#### ASSIGNMENT:
Could you return the listing verbatim, beginning at its very first line and stopping after the line that contains "SiriusXM w/360L", with that line included?

= Beginning of Section =

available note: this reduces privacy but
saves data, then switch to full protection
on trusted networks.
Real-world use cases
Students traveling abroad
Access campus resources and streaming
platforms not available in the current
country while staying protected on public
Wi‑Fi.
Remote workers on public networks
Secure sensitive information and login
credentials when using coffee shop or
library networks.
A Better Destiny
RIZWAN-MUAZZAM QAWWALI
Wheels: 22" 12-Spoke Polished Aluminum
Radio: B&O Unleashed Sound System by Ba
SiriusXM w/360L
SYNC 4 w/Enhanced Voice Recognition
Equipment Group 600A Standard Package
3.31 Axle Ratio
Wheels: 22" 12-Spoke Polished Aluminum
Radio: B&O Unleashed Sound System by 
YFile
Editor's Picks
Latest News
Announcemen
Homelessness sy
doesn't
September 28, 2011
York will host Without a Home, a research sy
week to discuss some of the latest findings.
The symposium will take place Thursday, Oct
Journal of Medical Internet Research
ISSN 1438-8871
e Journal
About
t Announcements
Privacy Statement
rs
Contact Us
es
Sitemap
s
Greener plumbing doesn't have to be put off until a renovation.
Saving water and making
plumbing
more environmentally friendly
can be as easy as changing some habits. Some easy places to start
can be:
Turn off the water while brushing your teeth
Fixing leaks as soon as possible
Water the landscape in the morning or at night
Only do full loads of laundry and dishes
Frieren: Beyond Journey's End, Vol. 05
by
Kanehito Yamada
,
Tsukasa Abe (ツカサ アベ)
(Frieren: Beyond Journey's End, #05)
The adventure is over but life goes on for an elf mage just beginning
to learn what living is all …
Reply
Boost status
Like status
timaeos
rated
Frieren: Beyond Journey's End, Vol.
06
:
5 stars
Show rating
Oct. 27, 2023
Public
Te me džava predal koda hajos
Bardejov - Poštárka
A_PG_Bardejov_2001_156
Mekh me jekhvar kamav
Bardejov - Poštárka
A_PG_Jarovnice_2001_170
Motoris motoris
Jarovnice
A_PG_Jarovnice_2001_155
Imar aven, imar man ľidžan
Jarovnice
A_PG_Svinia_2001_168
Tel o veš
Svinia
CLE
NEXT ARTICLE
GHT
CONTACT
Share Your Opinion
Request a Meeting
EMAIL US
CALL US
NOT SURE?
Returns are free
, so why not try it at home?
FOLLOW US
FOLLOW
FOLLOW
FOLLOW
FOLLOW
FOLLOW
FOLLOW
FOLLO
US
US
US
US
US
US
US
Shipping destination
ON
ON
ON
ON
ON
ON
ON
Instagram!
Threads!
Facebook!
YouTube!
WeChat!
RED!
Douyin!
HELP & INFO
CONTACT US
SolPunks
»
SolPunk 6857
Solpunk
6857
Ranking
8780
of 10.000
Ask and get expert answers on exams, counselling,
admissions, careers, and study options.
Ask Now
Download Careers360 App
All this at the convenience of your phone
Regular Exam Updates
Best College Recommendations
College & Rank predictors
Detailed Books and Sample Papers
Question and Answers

= End of Section =

#### OUTPUT OF THE EXERCISE:
available note: this reduces privacy but
saves data, then switch to full protection
on trusted networks.
Real-world use cases
Students traveling abroad
Access campus resources and streaming
platforms not available in the current
country while staying protected on public
Wi‑Fi.
Remote workers on public networks
Secure sensitive information and login
credentials when using coffee shop or
library networks.
A Better Destiny
RIZWAN-MUAZZAM QAWWALI
Wheels: 22" 12-Spoke Polished Aluminum
Radio: B&O Unleashed Sound System by Ba
SiriusXM w/360L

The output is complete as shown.